Alicanto, S. A. v. Woolverton

142 A.D.2d 703 | N.Y. App. Div. | 1988

— In an action to recover on a promissory note, the defendants appeal from (1) an order of the Supreme Court, Nassau County (Burke, J.), entered June 25, 1987, which granted a motion by the plaintiff for summary judgment pursuant to CPLR 3213 in lieu of a complaint, and (2) a judgment of the same court, dated July 13, 1987, which is in favor of the plaintiff and against them in the sum of $41,208.50.

Ordered that the appeal from the order is dismissed; and it is further,

Ordered that the judgment is affirmed; and it is further,

Ordered that the plaintiff is awarded one bill of costs.

The appeal from the intermediate order must be dismissed because the right of direct appeal therefrom terminated with the entry of judgment in the action (see, Matter of Aho, 39 NY2d 241, 248). The issues raised on appeal from the order are brought up for review and have been considered on the appeal from the judgment (CPLR 5501 [a] [1]).

In support of its motion for summary judgment in lieu of complaint (see, CPLR 3213), the plaintiff established its cause of action as a matter of law (see, Zuckerman v City of New York, 49 NY2d 557, 562; Ihmels v Kahn, 126 AD2d 701) by proof of the promissory note in question and of nonpayment according to its terms (see, Grasso v Shutts Agency, 132 AD2d 768, appeal dismissed 70 NY2d 797; Ihmels v Kahn, supra; *704Gateway State Bank v Shangri-La Private Club, 113 AD2d 791, affd 67 NY2d 627). It was then incumbent upon the defendant to demonstrate, by admissible evidence, the existence of a triable issue of fact (see, Zuckerman v City of New York, supra, at 560; Grasso v Shutts Agency, supra).
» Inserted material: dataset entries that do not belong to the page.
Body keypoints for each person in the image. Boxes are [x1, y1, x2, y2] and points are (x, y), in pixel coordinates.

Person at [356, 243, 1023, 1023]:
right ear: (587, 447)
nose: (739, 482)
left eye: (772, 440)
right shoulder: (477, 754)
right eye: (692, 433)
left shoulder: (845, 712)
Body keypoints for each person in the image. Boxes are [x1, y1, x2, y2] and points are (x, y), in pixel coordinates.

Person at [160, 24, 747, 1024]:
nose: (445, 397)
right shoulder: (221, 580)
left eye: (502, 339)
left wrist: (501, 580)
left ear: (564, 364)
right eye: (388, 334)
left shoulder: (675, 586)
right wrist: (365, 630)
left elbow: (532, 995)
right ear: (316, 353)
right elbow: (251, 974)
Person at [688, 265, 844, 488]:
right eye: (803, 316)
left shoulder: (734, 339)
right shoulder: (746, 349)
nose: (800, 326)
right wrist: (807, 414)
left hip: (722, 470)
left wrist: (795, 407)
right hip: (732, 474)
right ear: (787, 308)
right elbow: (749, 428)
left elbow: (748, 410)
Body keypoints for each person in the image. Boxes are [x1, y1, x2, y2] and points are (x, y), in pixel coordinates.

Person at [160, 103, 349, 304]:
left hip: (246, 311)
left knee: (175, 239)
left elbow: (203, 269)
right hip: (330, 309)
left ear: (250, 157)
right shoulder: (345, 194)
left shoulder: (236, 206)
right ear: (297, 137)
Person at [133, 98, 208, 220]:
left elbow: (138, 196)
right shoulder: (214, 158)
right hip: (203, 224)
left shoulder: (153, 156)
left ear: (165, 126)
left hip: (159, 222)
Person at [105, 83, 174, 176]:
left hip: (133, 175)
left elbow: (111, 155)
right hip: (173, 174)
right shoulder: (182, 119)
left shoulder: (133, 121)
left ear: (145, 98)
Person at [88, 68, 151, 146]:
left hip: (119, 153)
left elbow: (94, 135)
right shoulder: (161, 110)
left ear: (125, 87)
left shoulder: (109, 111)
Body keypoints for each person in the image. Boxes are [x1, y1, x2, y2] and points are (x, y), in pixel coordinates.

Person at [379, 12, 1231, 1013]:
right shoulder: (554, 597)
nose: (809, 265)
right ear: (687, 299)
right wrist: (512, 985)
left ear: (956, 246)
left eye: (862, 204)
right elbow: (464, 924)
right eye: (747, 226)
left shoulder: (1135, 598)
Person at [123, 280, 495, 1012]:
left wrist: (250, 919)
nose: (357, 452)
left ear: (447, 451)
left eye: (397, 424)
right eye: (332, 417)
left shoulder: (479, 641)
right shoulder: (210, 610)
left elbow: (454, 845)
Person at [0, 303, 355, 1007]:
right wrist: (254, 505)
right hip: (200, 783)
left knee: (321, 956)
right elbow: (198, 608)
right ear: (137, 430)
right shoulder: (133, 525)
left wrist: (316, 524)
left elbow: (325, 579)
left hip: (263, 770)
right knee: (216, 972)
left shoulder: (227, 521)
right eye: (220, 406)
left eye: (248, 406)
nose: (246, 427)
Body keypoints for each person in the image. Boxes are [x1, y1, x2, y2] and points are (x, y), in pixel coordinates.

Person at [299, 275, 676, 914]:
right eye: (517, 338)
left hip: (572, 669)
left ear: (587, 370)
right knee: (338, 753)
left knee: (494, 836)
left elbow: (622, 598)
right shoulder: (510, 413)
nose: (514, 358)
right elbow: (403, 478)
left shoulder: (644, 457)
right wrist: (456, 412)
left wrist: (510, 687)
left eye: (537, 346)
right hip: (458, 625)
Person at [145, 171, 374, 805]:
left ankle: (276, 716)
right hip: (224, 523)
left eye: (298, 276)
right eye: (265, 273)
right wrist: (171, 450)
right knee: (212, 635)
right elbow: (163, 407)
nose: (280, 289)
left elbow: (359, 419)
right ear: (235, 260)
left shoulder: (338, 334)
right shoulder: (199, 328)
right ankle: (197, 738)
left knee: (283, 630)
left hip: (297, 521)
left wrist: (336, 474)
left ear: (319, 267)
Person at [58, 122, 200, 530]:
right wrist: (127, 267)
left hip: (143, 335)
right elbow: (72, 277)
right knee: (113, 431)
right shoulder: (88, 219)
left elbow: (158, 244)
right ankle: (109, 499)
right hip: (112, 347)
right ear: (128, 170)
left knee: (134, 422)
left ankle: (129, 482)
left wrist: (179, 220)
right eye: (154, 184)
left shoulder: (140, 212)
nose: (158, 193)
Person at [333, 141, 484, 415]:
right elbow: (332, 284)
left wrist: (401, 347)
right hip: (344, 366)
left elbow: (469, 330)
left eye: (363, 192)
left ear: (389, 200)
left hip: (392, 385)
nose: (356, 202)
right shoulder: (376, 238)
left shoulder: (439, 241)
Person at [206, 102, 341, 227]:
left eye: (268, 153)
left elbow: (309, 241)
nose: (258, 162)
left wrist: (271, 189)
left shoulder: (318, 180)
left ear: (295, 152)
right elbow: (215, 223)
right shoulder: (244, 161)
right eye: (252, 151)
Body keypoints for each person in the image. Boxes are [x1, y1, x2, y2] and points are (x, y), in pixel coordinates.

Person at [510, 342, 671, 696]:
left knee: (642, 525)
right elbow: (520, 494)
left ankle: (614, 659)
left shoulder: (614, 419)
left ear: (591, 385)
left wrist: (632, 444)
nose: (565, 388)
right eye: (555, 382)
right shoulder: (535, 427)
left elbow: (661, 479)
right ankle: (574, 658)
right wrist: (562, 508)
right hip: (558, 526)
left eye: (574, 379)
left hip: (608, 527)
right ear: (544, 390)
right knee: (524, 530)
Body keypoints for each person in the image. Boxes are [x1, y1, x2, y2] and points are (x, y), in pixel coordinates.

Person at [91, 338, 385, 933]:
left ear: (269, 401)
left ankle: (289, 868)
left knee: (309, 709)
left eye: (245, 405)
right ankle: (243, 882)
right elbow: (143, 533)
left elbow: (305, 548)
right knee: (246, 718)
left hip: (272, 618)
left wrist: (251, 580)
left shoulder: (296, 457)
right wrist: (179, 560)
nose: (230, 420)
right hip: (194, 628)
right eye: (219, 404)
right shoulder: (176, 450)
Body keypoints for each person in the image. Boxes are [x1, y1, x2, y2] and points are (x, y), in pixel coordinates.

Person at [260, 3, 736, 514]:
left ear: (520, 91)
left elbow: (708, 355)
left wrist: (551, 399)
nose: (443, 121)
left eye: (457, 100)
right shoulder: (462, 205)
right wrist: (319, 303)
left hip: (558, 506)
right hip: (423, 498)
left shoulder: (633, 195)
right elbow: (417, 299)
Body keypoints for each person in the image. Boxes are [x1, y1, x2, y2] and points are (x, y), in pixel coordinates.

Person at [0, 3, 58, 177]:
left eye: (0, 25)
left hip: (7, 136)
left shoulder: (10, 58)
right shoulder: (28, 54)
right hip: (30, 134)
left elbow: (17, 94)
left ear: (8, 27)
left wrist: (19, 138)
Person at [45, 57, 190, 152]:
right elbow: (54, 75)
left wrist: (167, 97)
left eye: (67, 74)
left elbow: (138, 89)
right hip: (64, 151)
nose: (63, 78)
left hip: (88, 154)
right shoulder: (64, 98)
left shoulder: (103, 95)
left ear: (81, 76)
The defendants’ principal allegation is that the money delivered pursuant to the note was an advance against commissions. The money to repay the note was to come from the proceeds of an arbitration award. Repayment was, therefore, conditioned on the availability of these funds. However, no such condition precedent is set forth in the note (see, Grasso v Shutts Agency, supra; Abacus Real Estate Fin. Co. v P.A.R. Constr. & Maintenance Corp., 115 AD2d 576). The bald conclusory allegations contained in the defendants’ affidavits are insufficient to defeat the motion for summary judgment (see, Abacus Real Estate Fin. Co. v P.A.R. Constr. & Maintenance Corp., supra). Nor may the defendants proffer parol evidence to alter the terms of the note (see, Grasso v Shutts Agency, supra; Kornfeld v NRX Technologies, 93 AD2d 772, affd 62 NY2d 686). Accordingly, the plaintiff is entitled to summary judgment. Rubin, J. P., Kooper, Sullivan and Balletta, JJ., concur.